TEXTE SOURCE:
LES DEUX MAINS, COOPÉRATION ET COMPLÉMENTARITÉ

Henri Focillon : Éloge de la main

Henri Focillon (1881-1943)

 

Henri Focillon, agrégé, docteur-ès-lettres. Historien de l’art et esthéticien français. Directeur du Musée des Beaux-arts de Lyon, professeur d’art et d’esthétique à la Sorbonne (1933), professeur au Collège de France, il fut également chargé de cours dans des universités américaines. De la fin du 19e siècle et la première moitié du 20e, son influence fut considérable sur l’histoire de l’art en France, en Europe et aux États-Unis.

La main, un organe supérieur méconnu

« Éloge de la main

J'entreprends cet éloge de la main comme on remplit un devoir d'amitié. Au moment où je commence à l'écrire, je vois les miennes qui sollicitent mon esprit, qui l'entraînent. Elles sont là, ces compagnes inlassables, qui, pendant tant d'années, ont fait leur besogne, l'une maintenant en place le papier, l'autre multipliant sur la page blanche ces petits signes pressés, sombres et actifs. Par elles l'homme prend contact avec la dureté de la pensée. Elles dégagent le bloc. Elles lui imposent une forme, un contour, et, dans l'écriture même, un style. »

 

Les mains actionnent le cerveau et créent l’action

« Elles sont presque des êtres animés. Des servantes ? Peut-être. Mais douées d'un génie énergique et libre, d'une physionomie — visages sans yeux et sans voix, mais qui voient et qui parlent. Certains aveugles acquièrent à la longue une telle finesse de tact qu'ils sont capables de discerner, en les touchant, les figures d'un jeu de cartes, à l'épaisseur infinitésimale de l'image. Mais les voyants eux aussi ont besoin de leurs mains pour voir, pour compléter par le tact et par la prise la perception des apparences. Elles ont leurs aptitudes inscrites dans leur galbe et dans leur dessin : mains déliées expertes à l'analyse, doigts longs et mobiles du raisonneur, mains prophétiques baignées de fluides, mains spirituelles, dont l'inaction même a de la grâce et du trait, mains tendres. La main est action : elle prend, elle crée, et parfois on dirait qu'elle pense. Au repos, ce n'est pas un outil sans âme, abandonné sur la table ou pendant le long du corps : l'habitude, l'instinct et la volonté de l'action méditent en elle, et il ne faut pas un long exercice pour deviner le geste qu'elle va faire. » ...

INFORMATIONS FOURNIES:
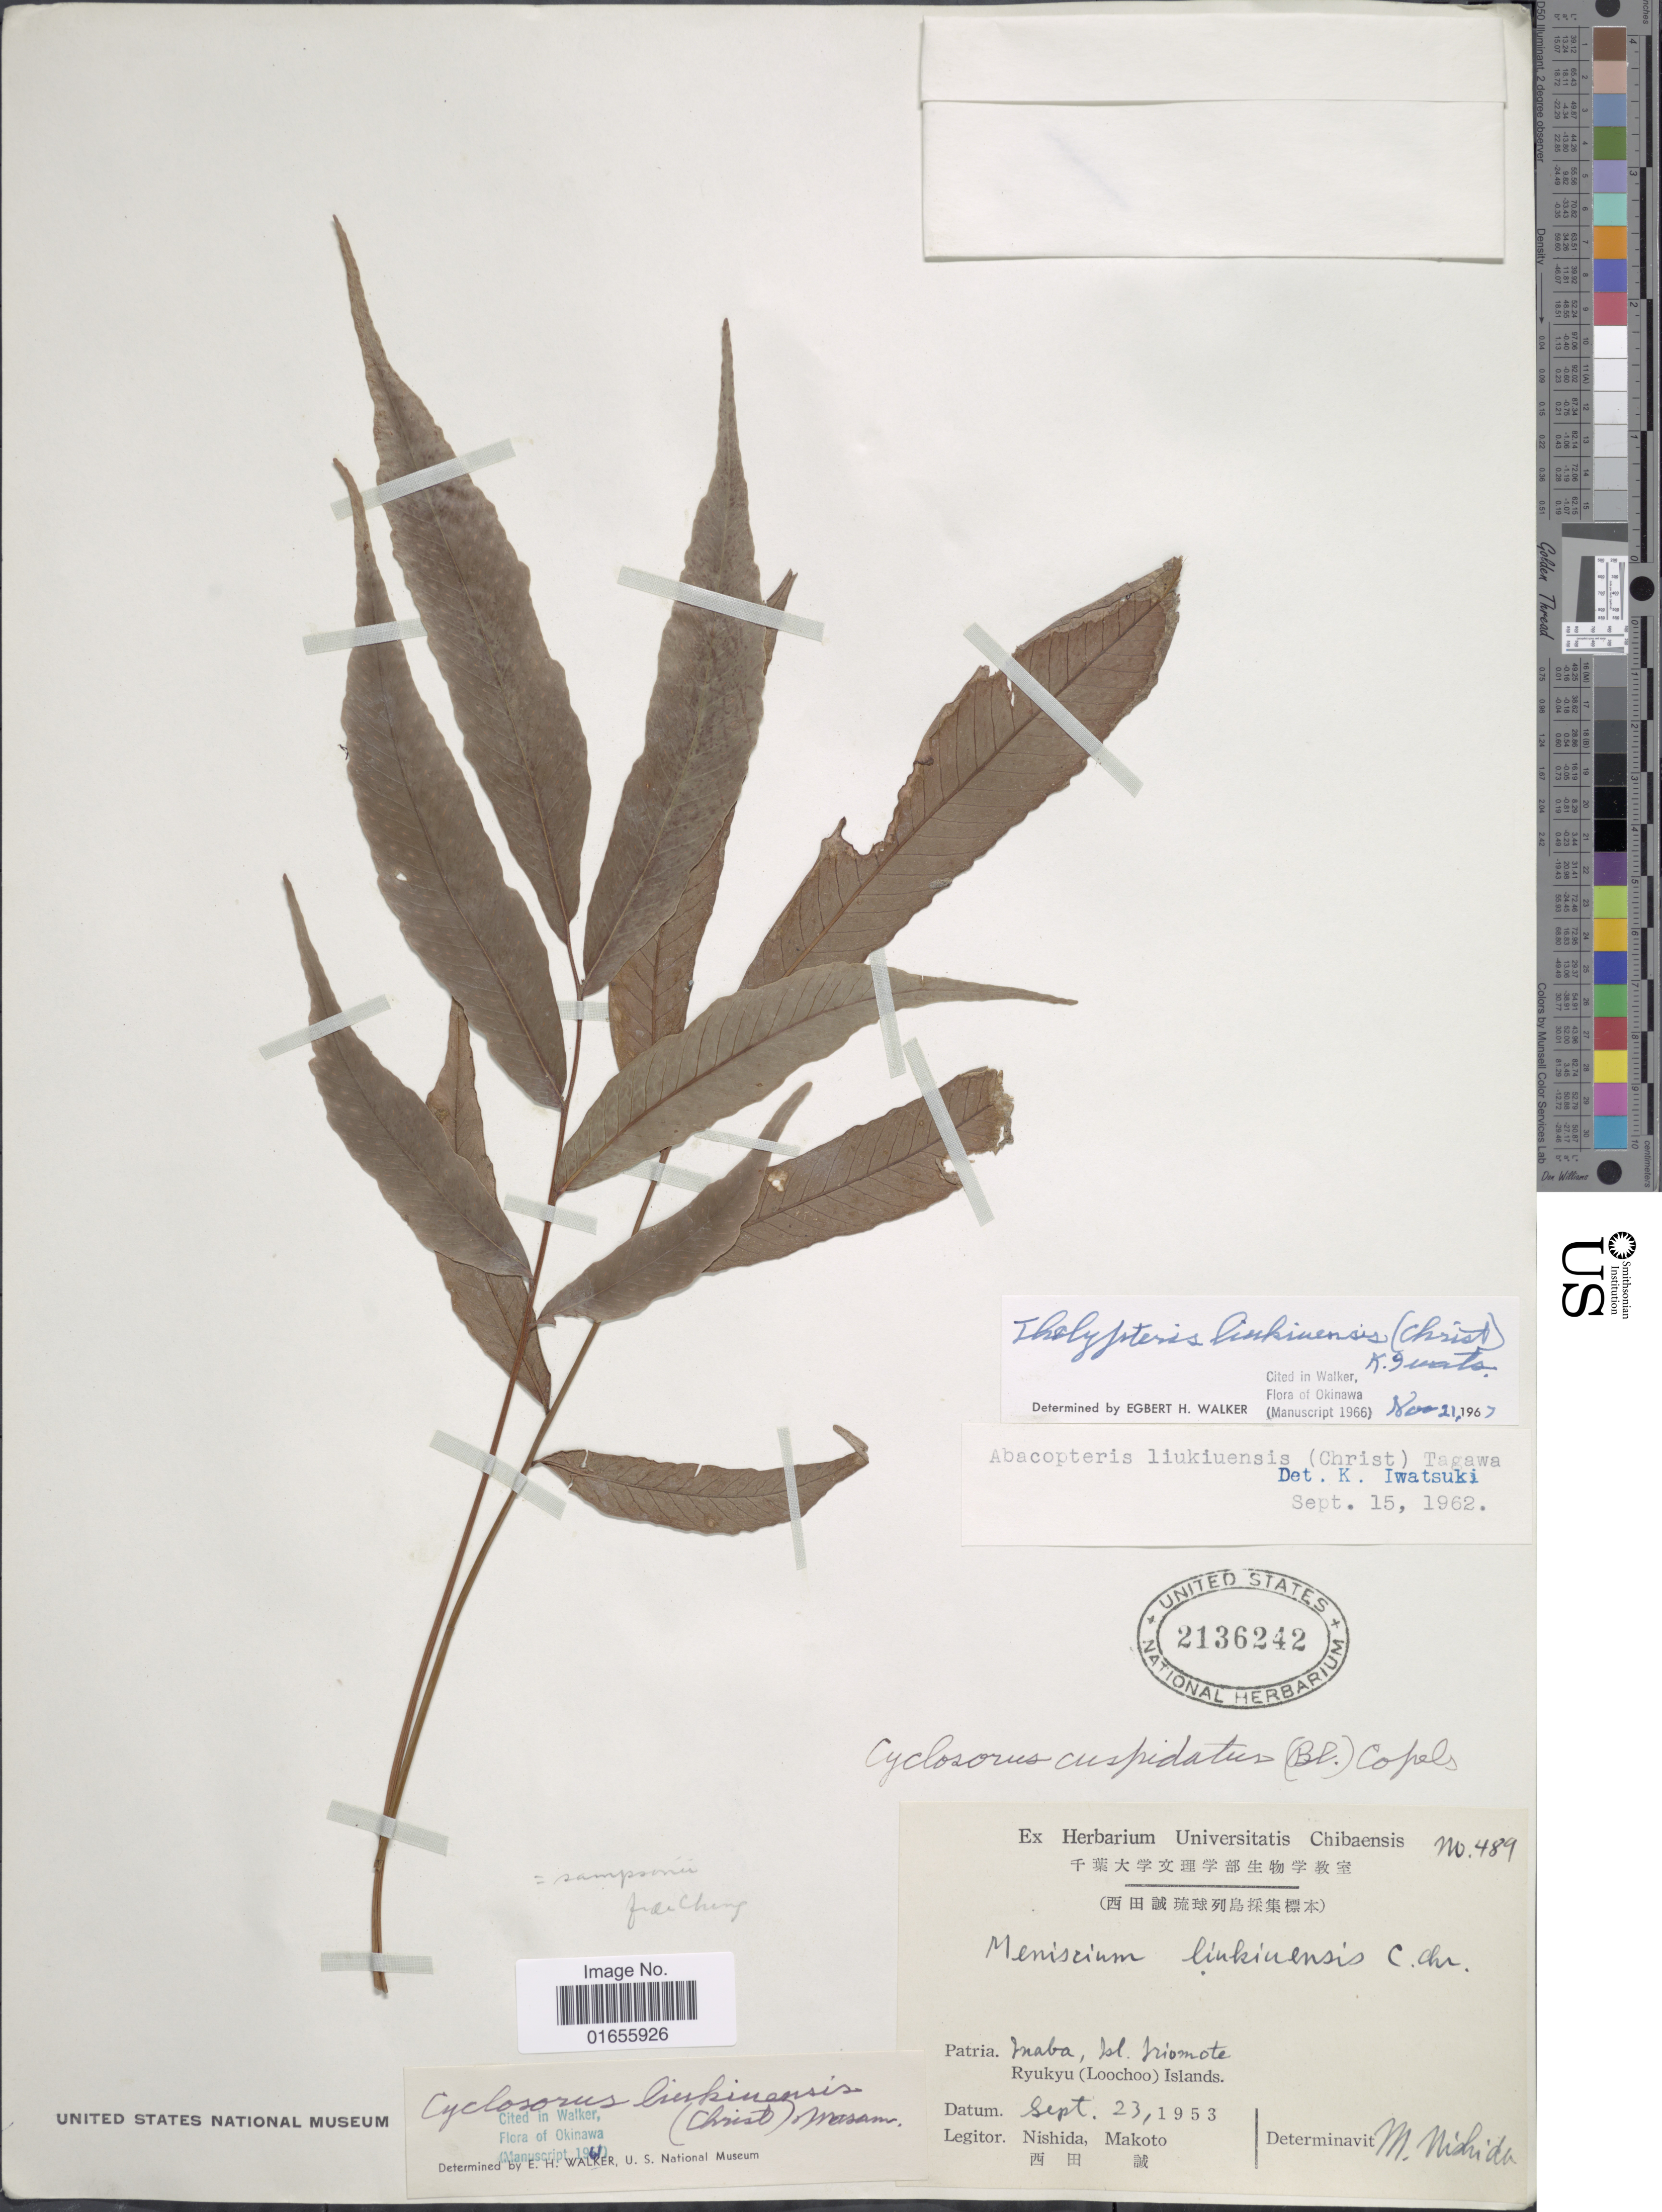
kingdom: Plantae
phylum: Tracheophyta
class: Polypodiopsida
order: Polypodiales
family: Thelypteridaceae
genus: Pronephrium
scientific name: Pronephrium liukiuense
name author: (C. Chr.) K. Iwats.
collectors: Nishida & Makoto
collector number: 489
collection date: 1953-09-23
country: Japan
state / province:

OBJECTIF 1: Recopiez le passage du texte sur l'éloge de la main compris entre « LES DEUX MAINS, COOPÉRATION » et « et aux États-Unis. », ces deux passages inclus.
OBJECTIF 2:
Répondez aux questions suivantes à l'aide du texte sur l'éloge de la main.
(a) De quel musée Henri Focillon fut-il directeur ?
(b) En quelle année devint-il professeur d'art et d'esthétique à la Sorbonne ?
(c) Que certains aveugles sont-ils capables de discerner au toucher ?
OBJECTIF 3: Rédigez la suite du texte sur l'éloge de la main, en reprenant après sa dernière phrase.

CORRIGÉ DE L'EXERCICE 1:
LES DEUX MAINS, COOPÉRATION ET COMPLÉMENTARITÉ

Henri Focillon : Éloge de la main

Henri Focillon (1881-1943)

 

Henri Focillon, agrégé, docteur-ès-lettres. Historien de l’art et esthéticien français. Directeur du Musée des Beaux-arts de Lyon, professeur d’art et d’esthétique à la Sorbonne (1933), professeur au Collège de France, il fut également chargé de cours dans des universités américaines. De la fin du 19e siècle et la première moitié du 20e, son influence fut considérable sur l’histoire de l’art en France, en Europe et aux États-Unis.

CORRIGÉ DE L'EXERCICE 2:
(a) Du Musée des Beaux-arts de Lyon.
(b) En 1933.
(c) Les figures d'un jeu de cartes, à l'épaisseur infinitésimale de l'image.

CORRIGÉ DE L'EXERCICE 3:
 

Les mains, témoins du passé, moteur du présent et de l’action au quotidien

« Quel est ce privilège ? Pourquoi l'organe muet et aveugle nous parle-t-il avec tant de force persuasive ? C'est qu'il est un des plus originaux, un des plus différenciés, comme les formes supérieures de la vie. Articulé sur des charnières délicates, le poignet a pour armature un grand nombre d'osselets. Cinq rameaux osseux, avec leur système de nerfs et de ligaments cheminent sous la peau, puis se dégagent comme d'un jet pour donner cinq doigts séparés, dont chacun, articulé sur trois jointures, a son aptitude propre et son esprit, une plaine bombée parcourue de veines et d'artères, arrondie sur les bords, unit au poignet les doigts dont elle recouvre la structure cachée. Son revers est un réceptacle. Dans la vie active de la main, elle est susceptible de se tendre et de se durcir, de même qu'elle est capable de se mouler sur l'objet. Ce travail a laissé des marques dans le creux des mains, et l'on peut y lire, sinon les symboles linéaires des choses passées et futures, du moins la trace et comme les mémoires de notre vie ailleurs effacée, peut-être aussi quelque héritage plus lointain. De près, c'est un paysage singulier, avec ses monts, sa grande dépression centrale, ses étroites vallées fluviales, tantôt craquelées d'incidentes, de chaînettes, et d'entrelacs, tantôt pures et fines comme une écriture. On peut rêver sur toute figure. Je ne sais si l'homme qui interroge celle-ci a chance de déchiffrer une énigme, mais j'aime qu'il contemple avec respect cette fière servante. »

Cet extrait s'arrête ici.